[p2] Ideas for new applications


Parsing Watson-Crick Languages using the Kalman Filter

N.L.M. Zulkufli (International Islamic University Malaysia), S. Turaev (International Islamic University Malaysia)


To discover the possible languages contained in deoxyribonucleic acids (DNA) and new computing methods, several models based on DNA and theory of automata have been introduced, such as Watson-Crick automata and grammars. These models can recognize/generate languages more powerful than those of the widely used Chomsky context-free languages, thus opening a new possible path in parsing algorithms for programming languages, natural language processing, and DNA data analysis. However, the computation complexity for parsing using these models are higher than Chomsky context-free grammars, as there are more possible paths to consider. This leads to difficulties in implementing the models in analysis of real data. The Kalman filter may be one of good solutions to help solving this problem. First, we build a toy model from a Watson-Crick finite automaton or Watson-Crick regular grammar.
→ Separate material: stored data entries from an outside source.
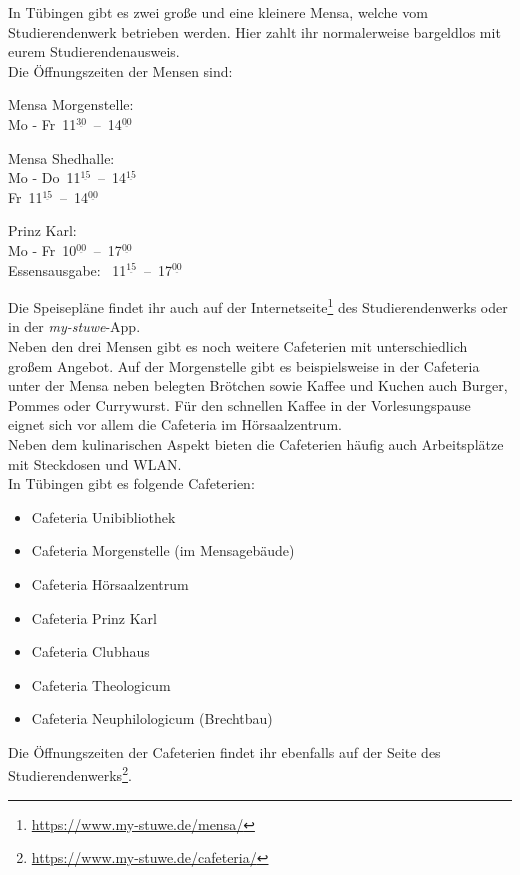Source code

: 
In Tübingen gibt es zwei große und eine kleinere Mensa, welche vom
Studierendenwerk betrieben werden. Hier zahlt ihr normalerweise bargeldlos mit
eurem Studierendenausweis.\\ Die Öffnungszeiten der Mensen sind:
\begin{center}

Mensa Morgenstelle:\\
Mo - Fr~11$^{\underline{30}}$~--~14$^{\underline{00}}$

\bigskip

Mensa Shedhalle:\\
Mo - Do~11$^{\underline{15}}$~--~14$^{\underline{15}}$\\
Fr~11$^{\underline{15}}$~--~14$^{\underline{00}}$

\nopagebreak
Prinz Karl:\\
Mo - Fr~10$^{\underline{00}}$~--~17$^{\underline{00}}$\\
Essensausgabe: ~11$^{\underline{15}}$~--~17$^{\underline{00}}$

\end{center}

Die Speisepläne findet ihr auch auf der
Internetseite\footnote{\url{https://www.my-stuwe.de/mensa/}} des
Studierendenwerks oder in der \emph{my-stuwe}-App.\\	%

Neben den drei Mensen gibt es noch weitere Cafeterien mit unterschiedlich
großem Angebot. Auf der Morgenstelle gibt es beispielsweise in der Cafeteria
unter der Mensa neben belegten Brötchen sowie Kaffee und Kuchen auch Burger,
Pommes oder Currywurst. Für den schnellen Kaffee in der Vorlesungspause eignet
sich vor allem die Cafeteria im Hörsaalzentrum.\\ Neben dem kulinarischen
Aspekt bieten die Cafeterien häufig auch Arbeitsplätze mit Steckdosen und
WLAN.\\
In Tübingen gibt es folgende Cafeterien:
\begin{itemize}
	\item Cafeteria Unibibliothek
	\item Cafeteria Morgenstelle (im Mensagebäude)
	\item Cafeteria Hörsaalzentrum
	\item Cafeteria Prinz Karl
	\item Cafeteria Clubhaus
	\item Cafeteria Theologicum
	\item Cafeteria Neuphilologicum (Brechtbau)
\end{itemize} Die Öffnungszeiten der Cafeterien findet ihr ebenfalls auf der
Seite des Studierendenwerks\footnote{\url{https://www.my-stuwe.de/cafeteria/}}.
The problem chosen is the parsing problem. To help the model choose the correct path according to the given language, an additional parameter, for example, weight, is equipped with the help of Kalman filter. If successful, the use of (extended) Kalman filter in extended models such as Watson-Crick context-free grammars and Watson-Crick pushdown automata might be possible, thus leading to more efficient data assimilation methods with real data.